Another large group established itself on the climb, this time squeaking out 1 minute and 30 second advantage by the time they saw the KOM line. The group contained: Luis Leon Sanchez (Astana), Pierre Rolland, Michael Woods and Joe Dombrowski (Cannondale-Drapac), Steven Kruijswijk (LottoNL-Jumbo), Mikel Landa, Philip Deignan, Sebastian Henao, and Vasil Kiryienka (Team SKY); Laurens Ten Dam (Team Sunweb); Rui Costa and Edward Ravasi (UAE Team Emirates); Igor Anton, Natnael Berhane and blue jersey wearer Omar Fraile (Dimension Data); Pello Bilbao and Manuel Senni (BMC Racing); Jan Hirt and Felix Grosschartner (CCC Sprandi Polkowice); José Mendes (Bora-Hansgrohe); Alexander Foliforov (Gazprom-Rusvelo); Andrey Amador; José Herrada, and Gorka Izagirre (Movistar) and Laurens De Plus (Quick-Step Floors).

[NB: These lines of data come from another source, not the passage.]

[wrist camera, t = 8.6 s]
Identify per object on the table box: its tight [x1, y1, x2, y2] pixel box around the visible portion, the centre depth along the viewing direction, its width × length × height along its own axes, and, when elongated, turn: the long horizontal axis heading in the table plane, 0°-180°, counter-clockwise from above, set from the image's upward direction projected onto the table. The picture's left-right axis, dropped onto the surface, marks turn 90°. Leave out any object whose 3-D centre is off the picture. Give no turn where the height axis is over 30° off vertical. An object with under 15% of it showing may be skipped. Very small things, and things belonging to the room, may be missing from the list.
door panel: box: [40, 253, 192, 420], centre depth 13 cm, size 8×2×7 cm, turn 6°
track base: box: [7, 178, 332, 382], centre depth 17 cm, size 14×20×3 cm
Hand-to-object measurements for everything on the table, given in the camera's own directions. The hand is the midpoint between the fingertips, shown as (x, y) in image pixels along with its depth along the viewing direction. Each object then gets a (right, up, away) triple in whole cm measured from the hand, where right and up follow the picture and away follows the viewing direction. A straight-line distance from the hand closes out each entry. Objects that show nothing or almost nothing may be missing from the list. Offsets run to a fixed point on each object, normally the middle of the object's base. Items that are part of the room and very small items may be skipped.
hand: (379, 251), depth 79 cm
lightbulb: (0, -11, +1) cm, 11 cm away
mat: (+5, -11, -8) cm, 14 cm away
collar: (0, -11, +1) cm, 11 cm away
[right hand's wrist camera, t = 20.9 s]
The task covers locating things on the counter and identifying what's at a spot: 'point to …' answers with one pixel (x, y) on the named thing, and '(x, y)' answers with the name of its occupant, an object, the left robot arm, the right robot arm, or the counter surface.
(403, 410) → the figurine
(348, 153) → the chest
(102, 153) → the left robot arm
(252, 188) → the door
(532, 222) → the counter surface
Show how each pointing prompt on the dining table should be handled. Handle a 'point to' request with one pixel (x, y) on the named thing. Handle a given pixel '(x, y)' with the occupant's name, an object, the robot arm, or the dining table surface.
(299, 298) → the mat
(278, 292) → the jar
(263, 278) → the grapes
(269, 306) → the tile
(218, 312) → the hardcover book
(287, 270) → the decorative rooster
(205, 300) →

The gap, driven up by Kiryienka, was more than three minutes when the leaders reached Stelvio while Trek-Segafredo and FDJ raised the place in the pink jersey group.
Only eight riders remained in the front group at the top of Stelvio and Landa was the first over the top, claiming the Cima Coppi award.
Landa and Amador pulled away from the reduced breakaway on the descent toward Umbrail gaining a max of 20 seconds before Kruiswijk bridged across with Anacona, Hirt, Deignan and Anton.
Next to attack was Kriuswijk, while two minutes back in the pink jersey group, Dumoulin took a sudden turn for the roadside to take care of what seemed to be an urgent call to nature.
His GC rivals took the confusing opportunity to attack. Zakarin upped the pace then Franco Pellizotti went to the front and drilled the tempo while Landa was the solo rider at the front of the race.
Then Nibali attacked with 25 km to go and only Quintana, Pozzovivo and Zakarin could respond. The four came very close to Landa’s lead at the top of Umbrail pass while Dumoulin went into time trial mode more than two minutes back.
On the descent, Nibali dropped his three chase compains and went off in pursuit of Landa, who he caught with 10 kilometers to go.
The duo worked together until the final turn to the finish in Bormio and Nibali’s line into the corner bested the Spaniard to take the win. Dumoulin came across the line with just enough time to keep the maglia rosa.